* _Exercise directions_
Can you copy out, word for word, the lines in the items below from the line with "Starbucks Mugs" up to and including the line with "Privacy and Security Notice", leaving the pictures out of your answer?

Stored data

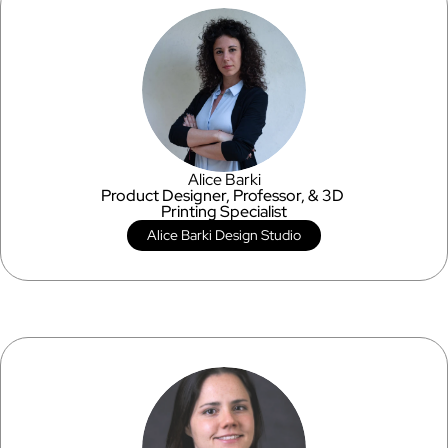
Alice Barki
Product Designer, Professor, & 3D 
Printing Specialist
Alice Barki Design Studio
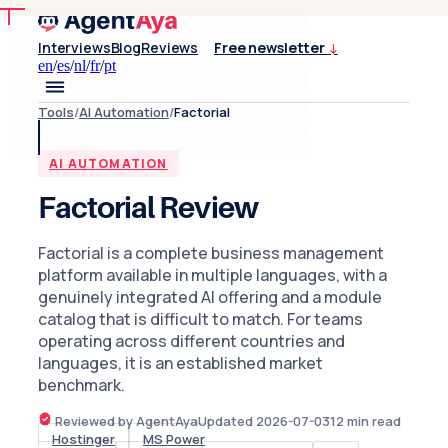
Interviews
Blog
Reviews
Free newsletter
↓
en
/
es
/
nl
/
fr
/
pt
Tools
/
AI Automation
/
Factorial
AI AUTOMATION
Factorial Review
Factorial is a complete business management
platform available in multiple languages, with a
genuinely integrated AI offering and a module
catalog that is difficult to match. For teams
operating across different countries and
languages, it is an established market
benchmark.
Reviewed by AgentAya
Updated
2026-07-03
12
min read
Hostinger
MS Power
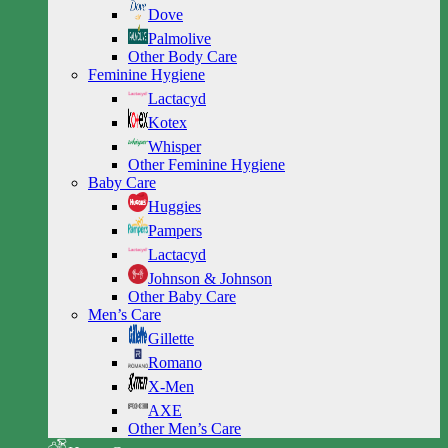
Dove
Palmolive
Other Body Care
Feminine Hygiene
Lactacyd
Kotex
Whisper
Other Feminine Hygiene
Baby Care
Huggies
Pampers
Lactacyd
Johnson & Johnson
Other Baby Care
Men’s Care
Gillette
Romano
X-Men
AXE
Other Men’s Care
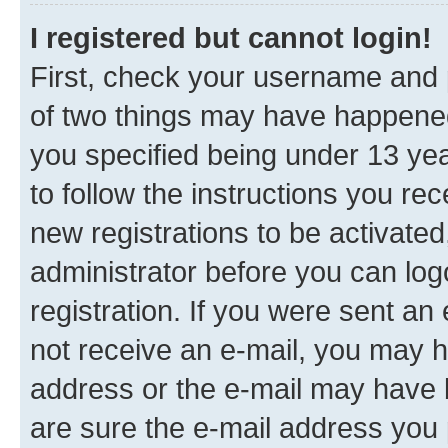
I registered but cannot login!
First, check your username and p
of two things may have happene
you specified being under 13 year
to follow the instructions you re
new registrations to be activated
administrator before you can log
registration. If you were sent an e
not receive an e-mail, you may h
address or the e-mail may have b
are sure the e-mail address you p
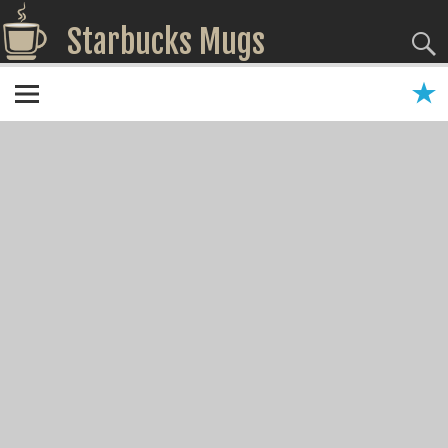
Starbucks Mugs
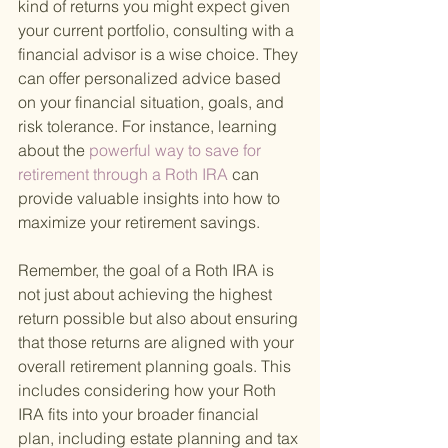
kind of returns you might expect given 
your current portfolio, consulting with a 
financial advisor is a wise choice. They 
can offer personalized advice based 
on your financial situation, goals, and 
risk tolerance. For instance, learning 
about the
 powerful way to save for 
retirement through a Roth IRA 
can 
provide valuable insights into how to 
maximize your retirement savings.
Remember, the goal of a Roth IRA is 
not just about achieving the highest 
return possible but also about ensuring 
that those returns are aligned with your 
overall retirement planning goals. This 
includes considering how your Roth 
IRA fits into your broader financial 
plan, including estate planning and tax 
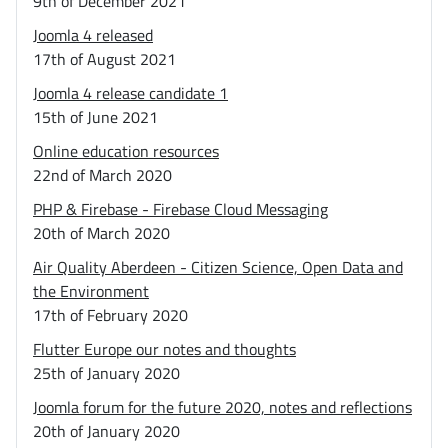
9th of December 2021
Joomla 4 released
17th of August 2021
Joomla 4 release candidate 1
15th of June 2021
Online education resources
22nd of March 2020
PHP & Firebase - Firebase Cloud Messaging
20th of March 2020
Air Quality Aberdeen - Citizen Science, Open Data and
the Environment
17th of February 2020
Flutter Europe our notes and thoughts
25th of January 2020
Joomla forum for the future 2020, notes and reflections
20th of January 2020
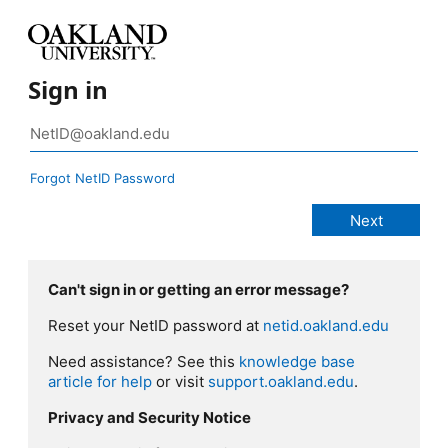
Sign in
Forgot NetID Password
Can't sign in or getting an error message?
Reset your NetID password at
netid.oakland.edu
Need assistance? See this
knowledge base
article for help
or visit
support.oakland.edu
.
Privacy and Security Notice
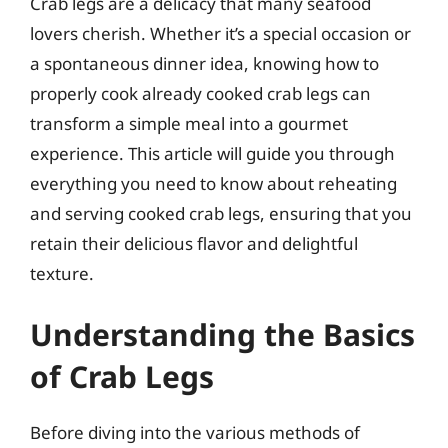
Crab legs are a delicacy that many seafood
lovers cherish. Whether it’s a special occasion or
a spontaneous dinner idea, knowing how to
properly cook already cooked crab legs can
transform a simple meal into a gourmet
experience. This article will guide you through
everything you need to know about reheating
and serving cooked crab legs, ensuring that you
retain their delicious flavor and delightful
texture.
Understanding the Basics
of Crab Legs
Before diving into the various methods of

---

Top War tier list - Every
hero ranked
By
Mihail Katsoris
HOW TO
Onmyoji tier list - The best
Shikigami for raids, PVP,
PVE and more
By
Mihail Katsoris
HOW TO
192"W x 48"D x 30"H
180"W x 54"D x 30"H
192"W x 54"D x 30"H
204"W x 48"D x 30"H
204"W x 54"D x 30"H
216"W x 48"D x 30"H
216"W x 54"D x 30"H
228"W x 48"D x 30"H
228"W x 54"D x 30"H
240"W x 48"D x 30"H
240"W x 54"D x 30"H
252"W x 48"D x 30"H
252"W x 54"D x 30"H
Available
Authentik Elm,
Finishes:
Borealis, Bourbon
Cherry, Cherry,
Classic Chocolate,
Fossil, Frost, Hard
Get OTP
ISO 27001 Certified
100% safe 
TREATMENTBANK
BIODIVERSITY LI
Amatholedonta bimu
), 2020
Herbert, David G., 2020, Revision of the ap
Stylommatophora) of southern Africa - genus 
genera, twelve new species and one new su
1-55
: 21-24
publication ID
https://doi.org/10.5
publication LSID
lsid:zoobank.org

...

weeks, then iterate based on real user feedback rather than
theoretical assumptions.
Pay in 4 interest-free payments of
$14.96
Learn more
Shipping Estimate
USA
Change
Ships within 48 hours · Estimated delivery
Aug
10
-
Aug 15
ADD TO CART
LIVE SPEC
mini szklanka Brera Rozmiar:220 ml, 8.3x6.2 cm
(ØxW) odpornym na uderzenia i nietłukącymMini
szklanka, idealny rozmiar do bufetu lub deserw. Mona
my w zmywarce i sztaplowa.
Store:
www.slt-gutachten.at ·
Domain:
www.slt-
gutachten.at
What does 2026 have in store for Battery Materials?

* _Exercise answer_
Starbucks Mugs
kind of returns you might expect given 
your current portfolio, consulting with a 
financial advisor is a wise choice. They 
can offer personalized advice based 
on your financial situation, goals, and 
risk tolerance. For instance, learning 
about the
 powerful way to save for 
retirement through a Roth IRA 
can 
provide valuable insights into how to 
maximize your retirement savings.
Remember, the goal of a Roth IRA is 
not just about achieving the highest 
return possible but also about ensuring 
that those returns are aligned with your 
overall retirement planning goals. This 
includes considering how your Roth 
IRA fits into your broader financial 
plan, including estate planning and tax 
9th of December 2021
Joomla 4 released
17th of August 2021
Joomla 4 release candidate 1
15th of June 2021
Online education resources
22nd of March 2020
PHP & Firebase - Firebase Cloud Messaging
20th of March 2020
Air Quality Aberdeen - Citizen Science, Open Data and
the Environment
17th of February 2020
Flutter Europe our notes and thoughts
25th of January 2020
Joomla forum for the future 2020, notes and reflections
20th of January 2020
Sign in
Forgot NetID Password
Can't sign in or getting an error message?
Reset your NetID password at
netid.oakland.edu
Need assistance? See this
knowledge base
article for help
or visit
support.oakland.edu
.
Privacy and Security Notice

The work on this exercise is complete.